China Sunergy Co., Ltd.
- Native name: 中电光伏
- Industry: Semiconductors & Related Devices
- Founded: August 4, 2006
- Headquarters: Nanjing, Jiangsu, China
- Key people: Tingxiu Lu (CEO)
- Products: Solar cells and solar modules (PV modules)
- Number of employees: 1,607
- Website: China Sunergy website (CN) China Sunergy website (EN)

= China Sunergy =

Chinese solar cell manufacturer

China Sunergy CSUN (中电光伏) is a Chinese solar cell products manufacturer based in Nanjing, Jiangsu. The company specializes in creating solar cells from silicon wafers. China Sunergy has a major customer base in China, but also sells their products internationally. On May 17, 2007, the company began producing both monocrystalline and multicrystalline silicon solar cells. In 2012 the annual production of the cells were 1 GW and PV modules 1.2 GW. After listing as a NASDAQ Company in 2007, on May 23, 2013, China Sunergy opened its first international manufacturing base in Turkey.
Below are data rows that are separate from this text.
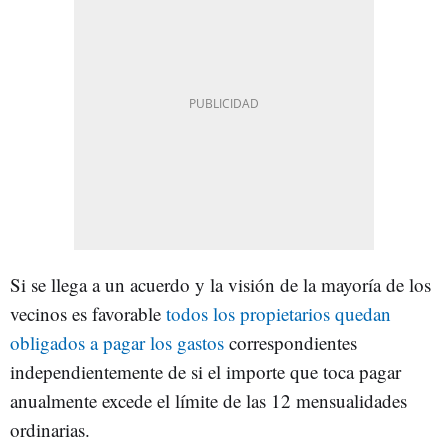
Si se llega a un acuerdo y la visión de la mayoría de los
vecinos es favorable
todos los propietarios quedan
obligados a pagar los gastos
correspondientes
independientemente de si el importe que toca pagar
anualmente excede el límite de las 12 mensualidades
ordinarias.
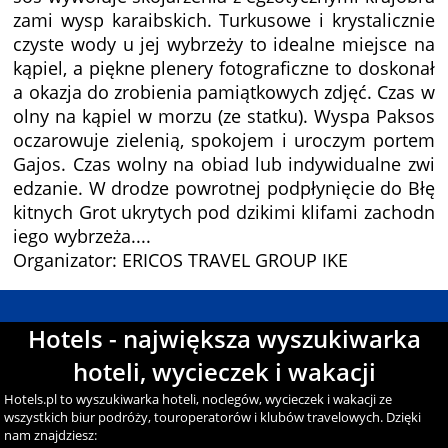
zami wysp karaibskich. Turkusowe i krystalicznie
czyste wody u jej wybrzeży to idealne miejsce na
kąpiel, a piękne plenery fotograficzne to doskonał
a okazja do zrobienia pamiątkowych zdjęć. Czas w
olny na kąpiel w morzu (ze statku). Wyspa Paksos
oczarowuje zielenią, spokojem i uroczym portem
Gajos. Czas wolny na obiad lub indywidualne zwi
edzanie. W drodze powrotnej podpłynięcie do Błę
kitnych Grot ukrytych pod dzikimi klifami zachodn
iego wybrzeża....
Organizator: ERICOS TRAVEL GROUP IKE
Hotels - największa wyszukiwarka
hoteli, wycieczek i wakacji
Hotels.pl to wyszukiwarka hoteli, noclegów, wycieczek i wakacji ze
wszystkich biur podróży, touroperatorów i klubów travelowych. Dzięki
nam znajdziesz:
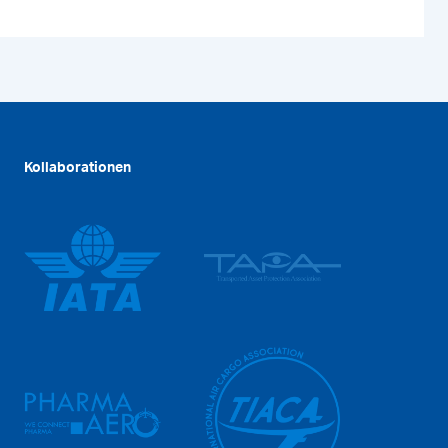
Kollaborationen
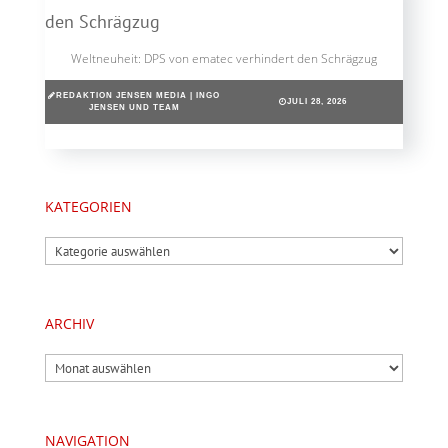
Weltneuheit: DPS von ematec verhindert den Schrägzug
REDAKTION JENSEN MEDIA | INGO
JULI 28, 2026
JENSEN UND TEAM
KATEGORIEN
Kategorien
ARCHIV
Archiv
NAVIGATION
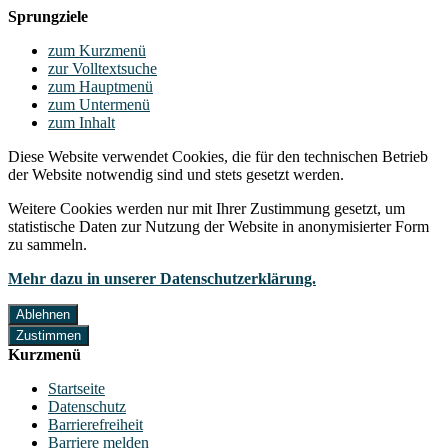
Sprungziele
zum Kurzmenü
zur Volltextsuche
zum Hauptmenü
zum Untermenü
zum Inhalt
Diese Website verwendet Cookies, die für den technischen Betrieb
der Website notwendig sind und stets gesetzt werden.
Weitere Cookies werden nur mit Ihrer Zustimmung gesetzt, um
statistische Daten zur Nutzung der Website in anonymisierter Form
zu sammeln.
Mehr dazu in unserer Datenschutzerklärung.
Ablehnen
Zustimmen
Kurzmenü
Startseite
Datenschutz
Barrierefreiheit
Barriere melden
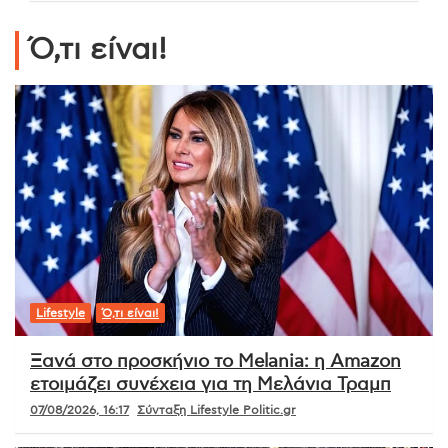
Ό,τι είναι!
Lifestyle
Ό,τι είναι!
Ξανά στο προσκήνιο το Melania: η Amazon
ετοιμάζει συνέχεια για τη Μελάνια Τραμπ
07/08/2026, 16:17
Σύνταξη Lifestyle Politic.gr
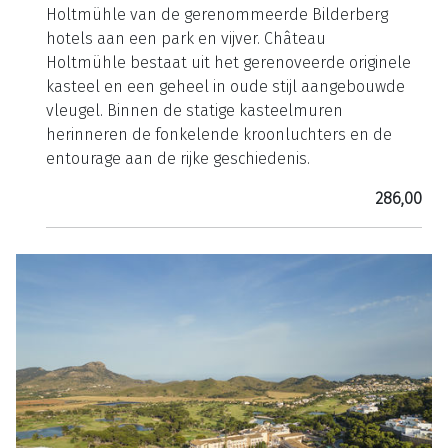
Holtmühle van de gerenommeerde Bilderberg
hotels aan een park en vijver. Château
Holtmühle bestaat uit het gerenoveerde originele
kasteel en een geheel in oude stijl aangebouwde
vleugel. Binnen de statige kasteelmuren
herinneren de fonkelende kroonluchters en de
entourage aan de rijke geschiedenis.
286,00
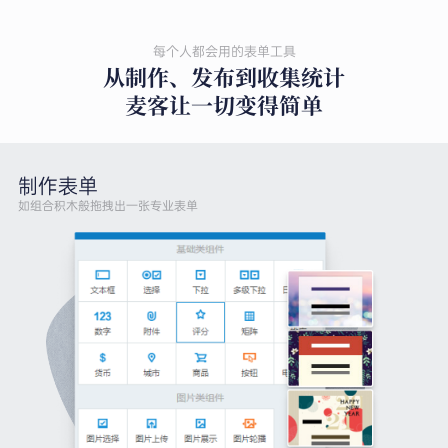
每个人都会用的表单工具
从制作、发布到收集统计
麦客让一切变得简单
制作表单
如组合积木般拖拽出一张专业表单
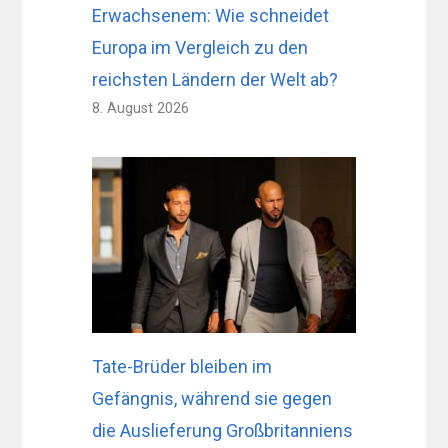
Erwachsenem: Wie schneidet
Europa im Vergleich zu den
reichsten Ländern der Welt ab?
8. August 2026
Tate-Brüder bleiben im
Gefängnis, während sie gegen
die Auslieferung Großbritanniens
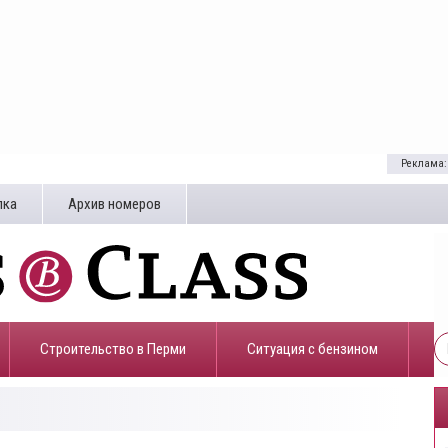
Реклама:
лка
Архив номеров
Строительство в Перми
​Ситуация с бензином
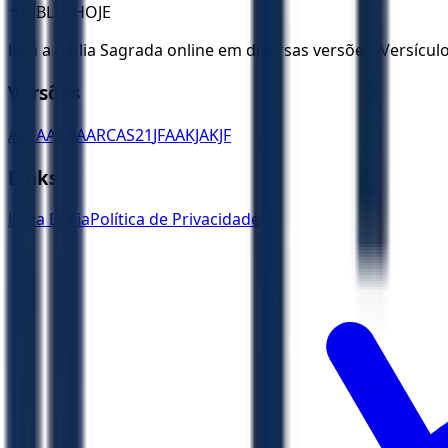
✝️
BÍBLIA HOJE
Leia a Bíblia Sagrada online em diversas versões. Versícu
Versões
ACF
AA
ARA
ARC
AS21
JFAA
KJA
KJF
Links
Ler a Bíblia
Política de Privacidade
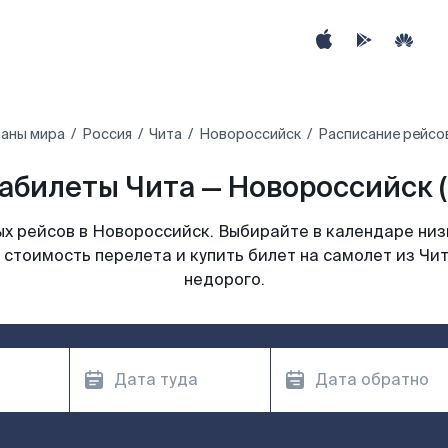
раны мира
Россия
Чита
Новороссийск
Расписание рейсо
абилеты Чита — Новороссийск (
х рейсов в Новороссийск. Выбирайте в календаре низк
 стоимость перелета и купить билет на самолет из Чи
недорого.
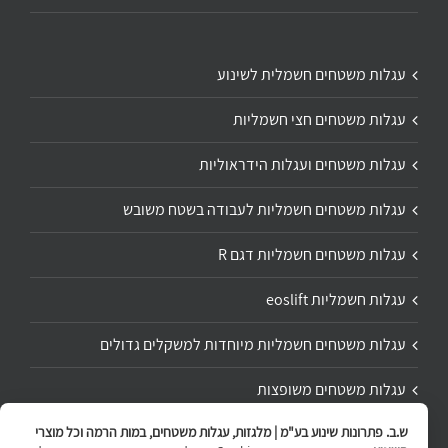
עגלות משטחים חשמלית לשינוע
עגלות משטחים חצי חשמליות
עגלות משטחים ועגלות הידראוליות
עגלות משטחים חשמליות לעבודה בשטח משובש
עגלות משטחים חשמליות דגם R
עגלות חשמליות eoslift
עגלות משטחים חשמליות מיוחדות למשקלים גדולים
עגלות משטחים משופצות
ש.ב. פתרונות שינוע בע"מ | מלגזות, עגלות משטחים, במות הרמה וכל מוצרי
תיקון ושיפוץ עגלת משטחים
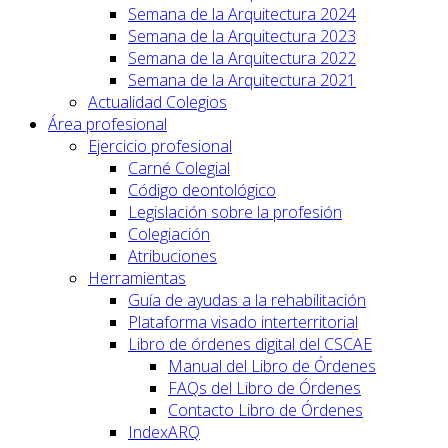
Semana de la Arquitectura 2024
Semana de la Arquitectura 2023
Semana de la Arquitectura 2022
Semana de la Arquitectura 2021
Actualidad Colegios
Área profesional
Ejercicio profesional
Carné Colegial
Código deontológico
Legislación sobre la profesión
Colegiación
Atribuciones
Herramientas
Guía de ayudas a la rehabilitación
Plataforma visado interterritorial
Libro de órdenes digital del CSCAE
Manual del Libro de Órdenes
FAQs del Libro de Órdenes
Contacto Libro de Órdenes
IndexARQ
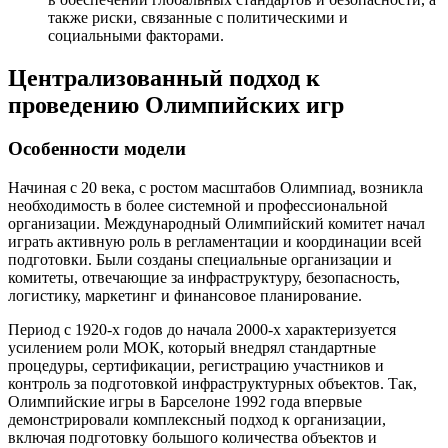
также риски, связанные с политическими и
социальными факторами.
Централизованный подход к
проведению Олимпийских игр
Особенности модели
Начиная с 20 века, с ростом масштабов Олимпиад, возникла
необходимость в более системной и профессиональной
организации. Международный Олимпийский комитет начал
играть активную роль в регламентации и координации всей
подготовки. Были созданы специальные организации и
комитеты, отвечающие за инфраструктуру, безопасность,
логистику, маркетинг и финансовое планирование.
Период с 1920-х годов до начала 2000-х характеризуется
усилением роли МОК, который внедрял стандартные
процедуры, сертификации, регистрацию участников и
контроль за подготовкой инфраструктурных объектов. Так,
Олимпийские игры в Барселоне 1992 года впервые
демонстрировали комплексный подход к организации,
включая подготовку большого количества объектов и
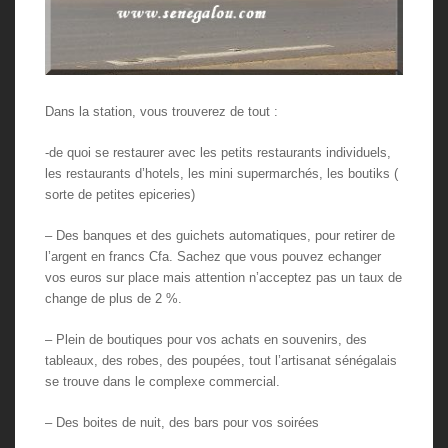
Dans la station, vous trouverez de tout :
-de quoi se restaurer avec les petits restaurants individuels,
les restaurants d’hotels, les mini supermarchés, les boutiks (
sorte de petites epiceries)
– Des banques et des guichets automatiques, pour retirer de
l’argent en francs Cfa. Sachez que vous pouvez echanger
vos euros sur place mais attention n’acceptez pas un taux de
change de plus de 2 %.
– Plein de boutiques pour vos achats en souvenirs, des
tableaux, des robes, des poupées, tout l’artisanat sénégalais
se trouve dans le complexe commercial.
– Des boites de nuit, des bars pour vos soirées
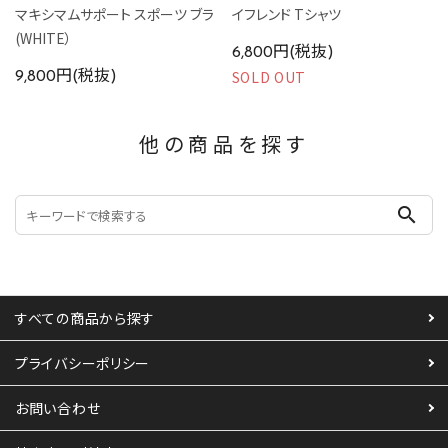
マキシマムサポート スポーツ ブラ
イフレンド Tシャツ
(WHITE）
6,800円(税抜)
SOLD OUT
9,800円(税抜)
他の商品を探す
search
すべての商品から探す
プライバシーポリシー
お問い合わせ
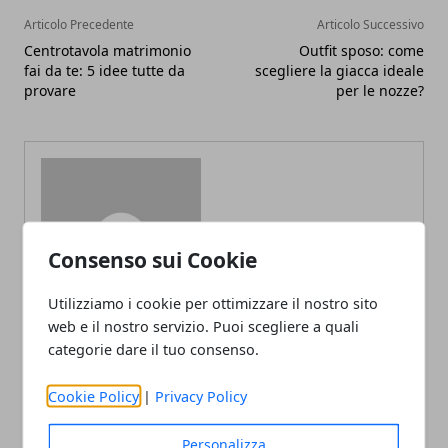
Articolo Precedente
Articolo Successivo
Centrotavola matrimonio
Outfit sposo: come
fai da te: 5 idee tutte da
scegliere la giacca ideale
provare
per le nozze?
Redazione
Consenso sui Cookie
Utilizziamo i cookie per ottimizzare il nostro sito
web e il nostro servizio. Puoi scegliere a quali
categorie dare il tuo consenso.
Cookie Policy
|
Privacy Policy
ARTICOLI CORRELATI
Personalizza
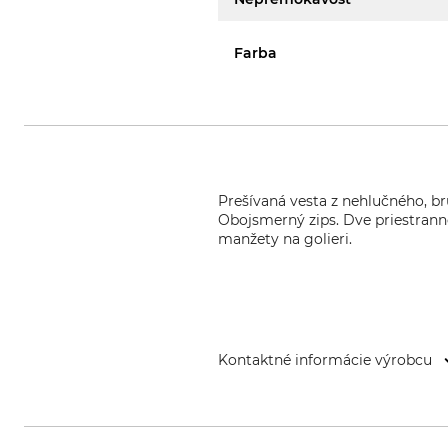
Farba
Prešívaná vesta z nehlučného, br
Obojsmerný zips. Dve priestranné
manžety na golieri.
Kontaktné informácie výrobcu
Fenix Outdoor E-Com AB, Brogata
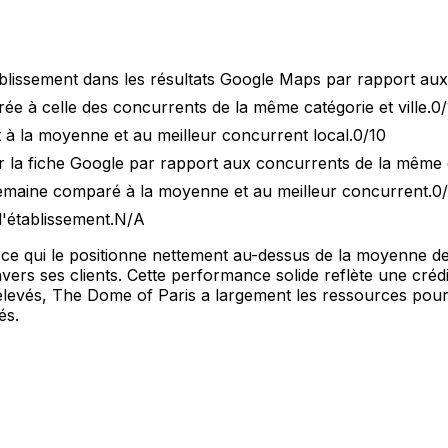
blissement dans les résultats Google Maps par rapport au
 à celle des concurrents de la même catégorie et ville.
0/
 à la moyenne et au meilleur concurrent local.
0/10
 la fiche Google par rapport aux concurrents de la même 
semaine comparé à la moyenne et au meilleur concurrent.
0
l'établissement.
N/A
0, ce qui le positionne nettement au-dessus de la moyenne 
s ses clients. Cette performance solide reflète une crédibil
 élevés, The Dome of Paris a largement les ressources pour 
és.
Turkey factory has the biggest solar cell and module capacity among both in Turkey and Europe. CSUN currently is the only Chinese solar cells and module manufacturer with a manufacturing base in Europe. Located in Tuzla Free Trade Zone, Istanbul, CSUN (Turkey) is in progress of building its second factory in Turkey within 2015. CSUN has been recognized as a Tier 1 module supplier by the Bloomberg New Energy Finance (BENF) PV Module Maker Tiering System on 23 March 2014.

Their distribution network for solar panels covers over 79 distributors and wholesalers, across over 26 different countries.